Asia, too, has been a flurry of new faces, David Ryan continues as sole president of Asia-Pacific ex-Japan but he relinquished his investment banking responsibilities to Matthew Westerman (former global head of ECM) and David Dees (previously head of financing in Asia-Pacific). James Paradise (co-head of prime brokerage in London) and Eiji Ueda (co-head of FICC in Japan) moved to Hong Kong to take up roles as co-heads of Asia-Pacific securities. Kostas Pantazopoulos, global head of interest-rate trading, took on additional responsibility for Asia ex-Japan macro trading, while Hsin Yue Yong was promoted to co-head investment banking for Southeast Asia, along with Brooks Entwistle.
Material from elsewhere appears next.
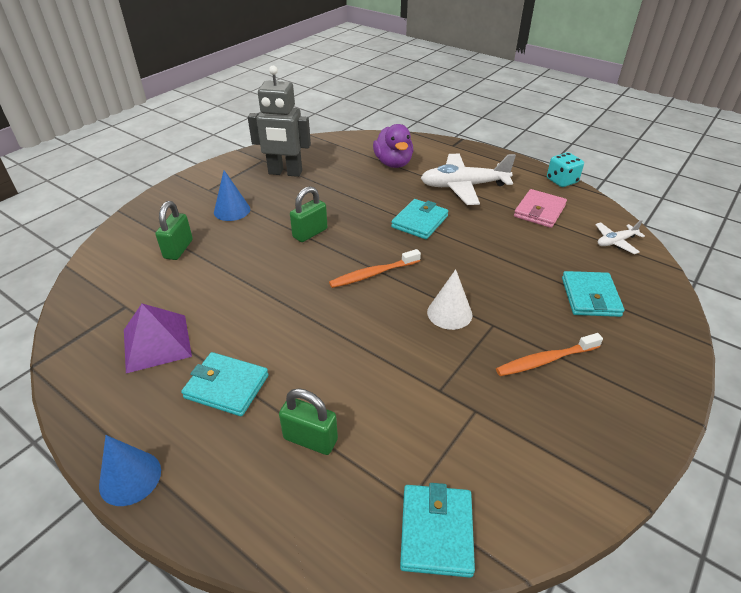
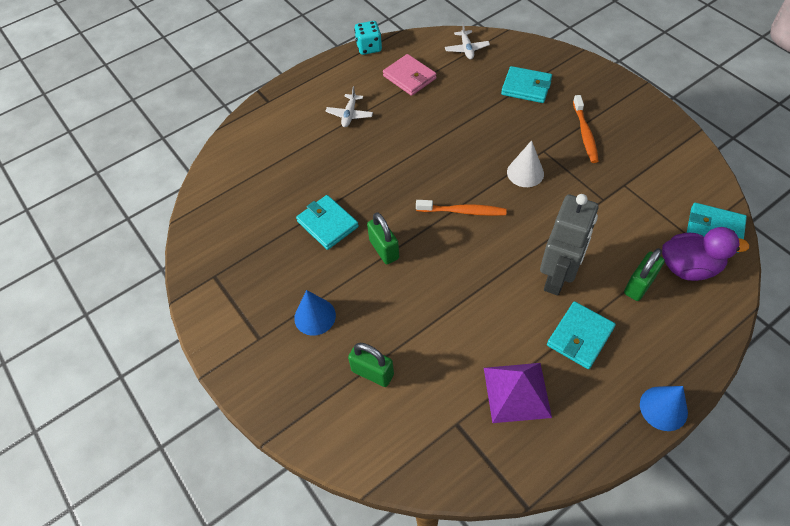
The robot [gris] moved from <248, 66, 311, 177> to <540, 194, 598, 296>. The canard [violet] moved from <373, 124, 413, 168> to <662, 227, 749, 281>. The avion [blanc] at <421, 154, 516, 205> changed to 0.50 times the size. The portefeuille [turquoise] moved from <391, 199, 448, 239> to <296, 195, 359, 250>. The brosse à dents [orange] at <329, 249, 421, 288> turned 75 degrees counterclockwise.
I could go on. I’ve no doubt that the firm’s new faces will step up to the plate, but bigger issues are afoot. During previous periods of strife, Goldman’s tight culture sustained it, and the firm has been all the stronger for it. But now the very culture that has been such a unifying force is itself under intense scrutiny. The executive committee needs to figure out not just what it wants to be in the new world, but what it needs to be and more to the point what it’s allowed to be under the new regulatory regime.